Dataset content start

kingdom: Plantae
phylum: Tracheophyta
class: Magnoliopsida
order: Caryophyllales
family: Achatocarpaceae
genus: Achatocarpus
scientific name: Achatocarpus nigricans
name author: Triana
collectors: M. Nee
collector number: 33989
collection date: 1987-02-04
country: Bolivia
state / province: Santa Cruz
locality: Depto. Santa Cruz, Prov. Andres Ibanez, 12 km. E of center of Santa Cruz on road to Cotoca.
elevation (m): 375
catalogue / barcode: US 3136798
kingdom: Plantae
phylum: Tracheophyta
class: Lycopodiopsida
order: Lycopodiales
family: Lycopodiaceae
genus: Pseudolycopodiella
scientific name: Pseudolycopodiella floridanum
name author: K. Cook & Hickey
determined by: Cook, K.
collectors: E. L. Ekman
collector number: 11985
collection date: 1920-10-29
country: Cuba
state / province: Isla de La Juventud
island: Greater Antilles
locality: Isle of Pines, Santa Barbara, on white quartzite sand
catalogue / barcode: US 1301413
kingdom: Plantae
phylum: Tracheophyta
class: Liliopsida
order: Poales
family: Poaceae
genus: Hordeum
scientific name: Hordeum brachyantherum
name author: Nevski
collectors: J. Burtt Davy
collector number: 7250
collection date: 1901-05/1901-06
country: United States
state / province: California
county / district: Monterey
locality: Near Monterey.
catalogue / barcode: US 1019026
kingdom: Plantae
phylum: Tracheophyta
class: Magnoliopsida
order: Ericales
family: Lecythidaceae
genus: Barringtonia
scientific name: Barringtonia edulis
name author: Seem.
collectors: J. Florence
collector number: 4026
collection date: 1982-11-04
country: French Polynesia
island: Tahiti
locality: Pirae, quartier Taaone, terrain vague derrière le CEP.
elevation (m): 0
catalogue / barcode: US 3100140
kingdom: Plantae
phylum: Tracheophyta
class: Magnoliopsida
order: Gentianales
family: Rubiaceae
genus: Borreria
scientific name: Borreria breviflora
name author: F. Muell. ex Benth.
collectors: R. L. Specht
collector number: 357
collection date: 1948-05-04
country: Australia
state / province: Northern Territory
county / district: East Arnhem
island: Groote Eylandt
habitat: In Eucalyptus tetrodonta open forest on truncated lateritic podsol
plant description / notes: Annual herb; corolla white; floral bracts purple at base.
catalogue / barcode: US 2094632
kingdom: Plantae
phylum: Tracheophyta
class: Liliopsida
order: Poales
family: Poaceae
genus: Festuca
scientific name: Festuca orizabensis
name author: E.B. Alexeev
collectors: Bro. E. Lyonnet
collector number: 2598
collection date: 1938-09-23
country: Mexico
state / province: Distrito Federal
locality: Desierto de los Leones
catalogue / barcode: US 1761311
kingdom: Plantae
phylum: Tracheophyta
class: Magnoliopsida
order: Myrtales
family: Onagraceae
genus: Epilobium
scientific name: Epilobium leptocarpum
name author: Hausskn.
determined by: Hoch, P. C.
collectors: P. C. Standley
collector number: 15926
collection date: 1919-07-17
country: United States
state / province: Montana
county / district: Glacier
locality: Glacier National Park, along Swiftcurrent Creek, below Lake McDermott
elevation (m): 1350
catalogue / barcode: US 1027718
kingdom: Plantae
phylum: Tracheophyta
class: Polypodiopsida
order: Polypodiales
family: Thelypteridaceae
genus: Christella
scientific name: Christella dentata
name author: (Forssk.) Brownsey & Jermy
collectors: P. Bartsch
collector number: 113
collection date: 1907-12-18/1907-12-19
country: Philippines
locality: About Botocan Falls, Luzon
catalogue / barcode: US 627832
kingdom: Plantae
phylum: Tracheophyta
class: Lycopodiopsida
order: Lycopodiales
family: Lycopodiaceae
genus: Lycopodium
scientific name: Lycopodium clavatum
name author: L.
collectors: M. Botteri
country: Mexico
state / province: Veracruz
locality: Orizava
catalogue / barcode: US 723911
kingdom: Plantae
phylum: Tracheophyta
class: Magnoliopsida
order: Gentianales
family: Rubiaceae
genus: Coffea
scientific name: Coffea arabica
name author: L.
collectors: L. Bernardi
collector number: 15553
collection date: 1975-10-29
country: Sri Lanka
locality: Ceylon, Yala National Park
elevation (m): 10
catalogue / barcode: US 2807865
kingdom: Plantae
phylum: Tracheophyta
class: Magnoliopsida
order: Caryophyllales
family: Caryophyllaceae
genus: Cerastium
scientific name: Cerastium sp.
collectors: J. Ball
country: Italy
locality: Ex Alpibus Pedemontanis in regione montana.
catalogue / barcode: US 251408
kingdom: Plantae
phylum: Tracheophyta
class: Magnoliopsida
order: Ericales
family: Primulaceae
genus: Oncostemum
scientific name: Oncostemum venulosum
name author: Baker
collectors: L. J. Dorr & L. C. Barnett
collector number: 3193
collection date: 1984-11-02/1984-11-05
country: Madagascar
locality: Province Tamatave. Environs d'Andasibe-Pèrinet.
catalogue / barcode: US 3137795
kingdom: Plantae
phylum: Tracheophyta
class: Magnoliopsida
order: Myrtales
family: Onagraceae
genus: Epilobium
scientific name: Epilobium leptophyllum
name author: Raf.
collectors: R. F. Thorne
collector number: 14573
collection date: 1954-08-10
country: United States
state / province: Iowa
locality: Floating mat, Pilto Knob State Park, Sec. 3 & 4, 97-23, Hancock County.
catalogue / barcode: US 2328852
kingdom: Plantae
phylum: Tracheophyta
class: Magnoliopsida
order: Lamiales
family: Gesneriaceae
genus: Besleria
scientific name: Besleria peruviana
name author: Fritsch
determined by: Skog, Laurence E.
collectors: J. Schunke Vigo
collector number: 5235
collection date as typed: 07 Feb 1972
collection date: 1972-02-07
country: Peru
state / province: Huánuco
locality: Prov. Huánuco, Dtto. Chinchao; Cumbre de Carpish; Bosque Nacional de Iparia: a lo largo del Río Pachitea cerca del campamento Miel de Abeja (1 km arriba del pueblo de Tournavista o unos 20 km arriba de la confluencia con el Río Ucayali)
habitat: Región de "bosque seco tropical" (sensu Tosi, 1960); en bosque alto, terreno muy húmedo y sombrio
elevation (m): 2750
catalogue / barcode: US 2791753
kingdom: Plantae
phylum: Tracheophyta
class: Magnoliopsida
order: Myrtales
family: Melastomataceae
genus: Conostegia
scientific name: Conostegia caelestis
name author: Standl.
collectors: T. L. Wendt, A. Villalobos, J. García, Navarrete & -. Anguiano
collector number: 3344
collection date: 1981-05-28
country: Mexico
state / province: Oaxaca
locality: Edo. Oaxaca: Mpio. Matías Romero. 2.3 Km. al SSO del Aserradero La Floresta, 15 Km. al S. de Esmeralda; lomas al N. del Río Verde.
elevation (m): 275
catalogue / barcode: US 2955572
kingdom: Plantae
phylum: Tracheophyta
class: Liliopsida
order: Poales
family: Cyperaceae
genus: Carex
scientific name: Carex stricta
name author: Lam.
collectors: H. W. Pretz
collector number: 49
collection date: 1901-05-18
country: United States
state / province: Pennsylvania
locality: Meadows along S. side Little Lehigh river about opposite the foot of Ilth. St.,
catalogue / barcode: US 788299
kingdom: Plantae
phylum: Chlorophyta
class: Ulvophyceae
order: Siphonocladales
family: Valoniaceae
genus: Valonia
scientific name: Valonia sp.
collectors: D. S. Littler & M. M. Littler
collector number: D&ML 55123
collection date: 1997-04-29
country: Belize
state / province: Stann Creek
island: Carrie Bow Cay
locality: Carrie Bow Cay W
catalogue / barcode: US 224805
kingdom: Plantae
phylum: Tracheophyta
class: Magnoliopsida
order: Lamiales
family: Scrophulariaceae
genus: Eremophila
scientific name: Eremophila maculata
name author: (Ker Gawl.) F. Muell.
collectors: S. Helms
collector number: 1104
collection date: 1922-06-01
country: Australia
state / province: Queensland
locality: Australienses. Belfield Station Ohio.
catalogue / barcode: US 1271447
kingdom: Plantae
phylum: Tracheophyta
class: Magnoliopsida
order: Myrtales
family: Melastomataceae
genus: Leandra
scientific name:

Dataset content end

» **What is being asked**
Please repeat everything from the start of the records down to the line containing "scientific name: Pseudolycopodiella", including that line.

» **Result of this exercise**
kingdom: Plantae
phylum: Tracheophyta
class: Magnoliopsida
order: Caryophyllales
family: Achatocarpaceae
genus: Achatocarpus
scientific name: Achatocarpus nigricans
name author: Triana
collectors: M. Nee
collector number: 33989
collection date: 1987-02-04
country: Bolivia
state / province: Santa Cruz
locality: Depto. Santa Cruz, Prov. Andres Ibanez, 12 km. E of center of Santa Cruz on road to Cotoca.
elevation (m): 375
catalogue / barcode: US 3136798
kingdom: Plantae
phylum: Tracheophyta
class: Lycopodiopsida
order: Lycopodiales
family: Lycopodiaceae
genus: Pseudolycopodiella
scientific name: Pseudolycopodiella floridanum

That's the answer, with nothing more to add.